Ca ne date maintenant plus d’hier : l’hiver fait autorité sur les mois d’août comme sur les dancefloors. Alors quand S.C.U.M. débarque avec une galette de pop synthétique à décongeler avant écoute, il est prudent de se couvrir de précautions. Encore des glaçons pour le dîner ? Oui encore, même qu’Again into eyes enfonce le clou dans la neige.

L’erreur serait d’y croire un peu trop. De vouloir absolument évoquer Solanas et ses ablations des valseuses pour expliquer leur petit nom, puis la photo de famille au-dessus de la cheminée avec les Horrors en guise de cousins prescripteurs, enfin la gravité dans leurs synthés et la froideur référencée dans leurs regards. D’en déduire des sentences générationnelles sur les enfants qui ricanent sur tumblr, s’enfilent par Formspring interposés puis chouinent entre les rayons chez Agnès B. C’est vrai qu’ils ne sont pas bien confortables ces bancs de la fac, on ne valide pas ses années en médiation culturelle sans se coiffer comme un enfant-lune qui bronze au cœur d’une soufflerie. Pour autant, l’erreur absolue serait de ne pas y croire du tout.

Évacuons toute gravité, ce groupe n’est pas sérieux. On pourrait prendre pour témoins leurs chorégraphies d’enfants de chœurs (brisés) sous antipsychotiques dans chacun de leurs clips gogo-poseurs. Certains titres du disque aussi. Cast Into Season ou bien Paris pour le pire. Non, je vous assure les mecs : la lenteur du supplice de la goutte d’eau n’avait pas besoin d’une transposition musicale. Même si ça fait du givre quand on souffle dessus, c’est cela. Et Faith Unfolds et White Chapel pour le meilleur. Deux titres qui assurent l’essentiel pour un disque qu’on pourra sans aucun mal dater même dans une ou deux ères glaciaires. Deux titres qui prouvent que S.C.U.M. a bien compris, au moment de dépoussiérer Nevermind pour la photo d’anniversaire, qu’on ne chantera jamais aussi bien la destruction qu’avec une embardée furieuse contre la rambarde. Je ne prends que peu de risques à avancer qu’eux aussi réécouteront Nirvana (et, dans la foulée, tout l’indie redneck de la même époque) dans les semaines à venir, et que sans doute aucun ils choisiront In Utero ou Nevermind plutôt que l’Unplugged. Question d’évidence, personne ne va à la guerre de gaîté de cœur – fusse-t-elle uniquement une histoire de représentation symbolique – mais personne n’y va non plus en se grattant la barbe comme si de rien n’était. Non, la destruction est catharsis plutôt que névrose léthargique. Stay Away fait toujours de l’effet, même après une demi-douzaine d’années de stabilisation hormonale.

Et c’est, je crois, une version plus futile encore de cette même dynamique de l’endiguement épileptique que reprend White Chapel, en clôture de l’album.
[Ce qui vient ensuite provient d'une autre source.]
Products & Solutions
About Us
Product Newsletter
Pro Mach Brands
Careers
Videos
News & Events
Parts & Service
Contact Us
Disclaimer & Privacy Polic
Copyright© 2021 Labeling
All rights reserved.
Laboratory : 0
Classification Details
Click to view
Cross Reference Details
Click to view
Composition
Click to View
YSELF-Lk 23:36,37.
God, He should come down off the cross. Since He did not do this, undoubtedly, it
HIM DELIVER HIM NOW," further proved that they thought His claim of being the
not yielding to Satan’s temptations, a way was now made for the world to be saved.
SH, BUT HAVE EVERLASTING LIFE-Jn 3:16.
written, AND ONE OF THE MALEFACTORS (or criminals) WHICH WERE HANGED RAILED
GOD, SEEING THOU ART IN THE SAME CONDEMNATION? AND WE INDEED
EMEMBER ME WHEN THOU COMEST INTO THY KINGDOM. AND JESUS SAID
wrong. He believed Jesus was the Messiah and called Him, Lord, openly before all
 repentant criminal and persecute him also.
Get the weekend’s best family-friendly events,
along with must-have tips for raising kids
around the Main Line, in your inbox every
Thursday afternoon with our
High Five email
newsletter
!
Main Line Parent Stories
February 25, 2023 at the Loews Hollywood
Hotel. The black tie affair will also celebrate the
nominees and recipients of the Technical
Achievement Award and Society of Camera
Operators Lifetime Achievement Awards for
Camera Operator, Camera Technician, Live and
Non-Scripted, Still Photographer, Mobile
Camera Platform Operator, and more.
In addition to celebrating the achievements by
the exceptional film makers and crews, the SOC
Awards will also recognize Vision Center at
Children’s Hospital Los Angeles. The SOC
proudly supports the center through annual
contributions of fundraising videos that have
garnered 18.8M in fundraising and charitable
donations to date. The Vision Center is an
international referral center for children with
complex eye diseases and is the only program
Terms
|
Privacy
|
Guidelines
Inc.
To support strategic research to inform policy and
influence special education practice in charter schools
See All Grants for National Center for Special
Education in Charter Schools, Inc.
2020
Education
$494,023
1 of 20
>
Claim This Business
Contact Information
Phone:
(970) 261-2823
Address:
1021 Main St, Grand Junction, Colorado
Hit incroyable, inévitable tel un iceberg dans l’Atlantique nord, et crevassé comme le front plissé d’un grincheux trop chiant pour saisir ce qui se joue là. C’est quelque part, entre la naïveté sublime d’un bonhomme de neige qui a des projets pour l’été et l’infinie supercherie du bloc de l’Est, que se trouve la recette du morceau pop ultime. S.C.U.M. a trouvé le chemin avant quiconque cette année, et y a planté des crucifix biodégradables. On peut s’arrêter pour prier sans trop y croire car c’est la guerre pour quelques heures. Levez-vous donc de ce fauteuil roulant, Dr. Strangehate. Et dansons sur les bombes.